** Opening Source document block **

The American Sublime in "Fargo"

Richard Gilmore

I read the Coen brothers’ movie "Fargo" as a lesson in the ways of the American sublime. I take as my starting point on the sublime Kant’s discussion of it in the third Critique. For Kant, the sublime is subjective, something that happens inside us, not objective or in the external world, and so I consider the possibility of there being ways of being that are peculiarly American, which would lead to something that could be called an American experience of the sublime. I argue that in the American tradition there are two classic ways of coming to the sublime, one healthy and one unhealthy, and I see the characters of Marge Gunderson and Jerry Lundegaard as representing these two possibilities.

"Aside from those more obvious considerations touching Moby Dick, which could not but occasionally awaken in any man’s soul some alarm, there was another thought, or rather, vague, nameless horror concerning him, which at times by its intensity completely overpowered all the rest; and yet so mystical and well nigh ineffable was it, that I almost despair of putting it in a comprehensible form. It was the whiteness of the whale that above all things appalled me…."

** Closing Source document block **
** Opening Collected data block **

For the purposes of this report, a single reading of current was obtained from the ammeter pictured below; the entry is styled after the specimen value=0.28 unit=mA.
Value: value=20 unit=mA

** Closing Collected data block **

Continue the essay on the American sublime in "Fargo", starting immediately after the last sentence of the quoted passage about the whiteness of the whale.

--From Moby Dick by Herman Melville, Ch. 42, "The Whiteness of the Whale"

"Fargo" begins in a mist of whiteness. It is an undifferentiated, pervasive, blankness, not unlike Anaximander’s primordial apeiron, from which all things come, and to which all things go, according to some unrecognizable principle of justice. From out of this whiteness will emerge first a bird and then a car hauling a trailer. I take this initial blankness to be a visual trope for the sublime. I read the movie as a whole to be a kind of commentary on peculiarly American ways of encountering the sublime. I will call this the American sublime, but that describes more a particular attitude toward the sublime, a particular way, or ways, even, that the sublime manifests itself because of particular American kinds of attitudes about it.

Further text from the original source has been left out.